Enhanced Neighborhood-Based Filtering

Closed weights AT&T October 2007

No estimate

No hardware requirements for this model

The weights for this model have not been published, so it cannot be downloaded or run on your own hardware at any size. It is reachable only through its provider, and no graphics card changes that.

On record

Full specification

Everything on record for this model. Most of it describes how it was trained rather than how it runs — useful context for judging how much work went into it, and how it compares with models built at a different scale.

Origin

Who built this model, where, and when it was published.

Organisation
AT&T
Organisation type
Industry
Country
United States of America
Published
28 October 2007
Authors
RM Bell, Y Koren

What it does

The problem areas the model was built for. A model can carry several of each.

Domain
Recommendation
Task
Recommender system

Size

How large the model is and how much data it was trained on. Parameters are the figure that decides whether it fits on a given graphics card.

Training data
100,000,000 tokens

How it is classified

Labels the source dataset applies when tracking notable models, and how confident it is in the entry.

Why it is tracked
SOTA improvement

"We evaluate these methods on the Netflix dataset, where they deliver significantly better results than the commercial Netflix Cinematch recommender system." they don't claim absolute SOTA on any of the benchmarks

Record confidence
Unknown
Citations
687

Sources

Where this record came from and when it was last checked.

Reference
Scalable Collaborative Filtering with Jointly Derived Neighborhood Interpolation Weights
Last updated
28 November 2025

What the numbers mean

Where it came from

Enhanced Neighborhood-Based Filtering was published by AT&T, in United States of America, in October 2007. It comes out of industry.

It works in Recommendation, and is recorded as doing recommender system.

This is a closed model: the trained values stayed with whoever produced them, and there is no local version to run.

What went into building it

It was trained on about 100,000,000 tokens of text.

Its inclusion criterion is sOTA improvement.

Answers

Enhanced Neighborhood-Based Filtering — common questions

01

What GPU do I need to run Enhanced Neighborhood-Based Filtering?

None. Enhanced Neighborhood-Based Filtering is a closed model — its weights were never published, so it cannot be downloaded or run on your own hardware at any price. It is reachable only through its provider.

02

Is Enhanced Neighborhood-Based Filtering open source?

The licensing for Enhanced Neighborhood-Based Filtering was never recorded in our source data. We treat unstated licensing as closed, because an unrecorded licence is not one to rely on.

03

How many parameters does Enhanced Neighborhood-Based Filtering have?

No parameter count has been published for Enhanced Neighborhood-Based Filtering, which is why no memory or speed figure appears on this page.

04

Who created Enhanced Neighborhood-Based Filtering?

Enhanced Neighborhood-Based Filtering was published by AT&T, based in United States of America, categorised as industry.

05

When was Enhanced Neighborhood-Based Filtering released?

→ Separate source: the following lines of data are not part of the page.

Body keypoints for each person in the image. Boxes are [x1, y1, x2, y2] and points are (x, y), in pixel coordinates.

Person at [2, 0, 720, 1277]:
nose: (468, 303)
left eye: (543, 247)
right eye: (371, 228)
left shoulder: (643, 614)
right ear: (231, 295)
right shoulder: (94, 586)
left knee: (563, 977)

Enhanced Neighborhood-Based Filtering was published in October 2007. Capability per parameter has improved considerably since, so a newer model of the same size is often the better use of the same hardware.

06

What is Enhanced Neighborhood-Based Filtering used for?

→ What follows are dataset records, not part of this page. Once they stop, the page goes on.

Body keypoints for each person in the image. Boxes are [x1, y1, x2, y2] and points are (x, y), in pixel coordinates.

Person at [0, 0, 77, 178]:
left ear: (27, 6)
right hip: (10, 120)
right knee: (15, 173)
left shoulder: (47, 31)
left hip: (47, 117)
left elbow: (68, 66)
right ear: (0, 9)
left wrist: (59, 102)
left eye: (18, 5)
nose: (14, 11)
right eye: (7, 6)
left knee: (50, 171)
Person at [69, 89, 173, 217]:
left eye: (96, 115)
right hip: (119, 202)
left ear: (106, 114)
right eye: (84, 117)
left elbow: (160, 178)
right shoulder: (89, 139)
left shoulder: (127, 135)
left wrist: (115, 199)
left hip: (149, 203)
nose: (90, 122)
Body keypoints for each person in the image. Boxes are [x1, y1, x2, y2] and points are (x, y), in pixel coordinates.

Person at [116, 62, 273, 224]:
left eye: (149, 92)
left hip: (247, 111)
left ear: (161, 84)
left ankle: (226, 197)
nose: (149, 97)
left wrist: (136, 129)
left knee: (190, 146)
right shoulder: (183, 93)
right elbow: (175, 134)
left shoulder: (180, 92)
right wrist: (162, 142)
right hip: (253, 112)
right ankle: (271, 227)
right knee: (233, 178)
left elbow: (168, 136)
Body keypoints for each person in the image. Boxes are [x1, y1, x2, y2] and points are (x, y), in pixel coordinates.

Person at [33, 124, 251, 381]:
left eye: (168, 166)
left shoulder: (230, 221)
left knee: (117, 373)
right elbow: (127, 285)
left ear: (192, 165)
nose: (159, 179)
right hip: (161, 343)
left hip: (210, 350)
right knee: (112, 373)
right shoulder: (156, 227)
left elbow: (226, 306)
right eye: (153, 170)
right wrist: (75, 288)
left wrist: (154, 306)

Enhanced Neighborhood-Based Filtering works in Recommendation, and is recorded as handling recommender system. A model can carry several of each, so these are the areas it was built for rather than a limit on what it will attempt.

Source

Original publication

Record last updated 28 November 2025

The other direction

Looking at it from the other side?

This page starts from the model. If you already own a card and want to know everything it will run, start from the hardware instead.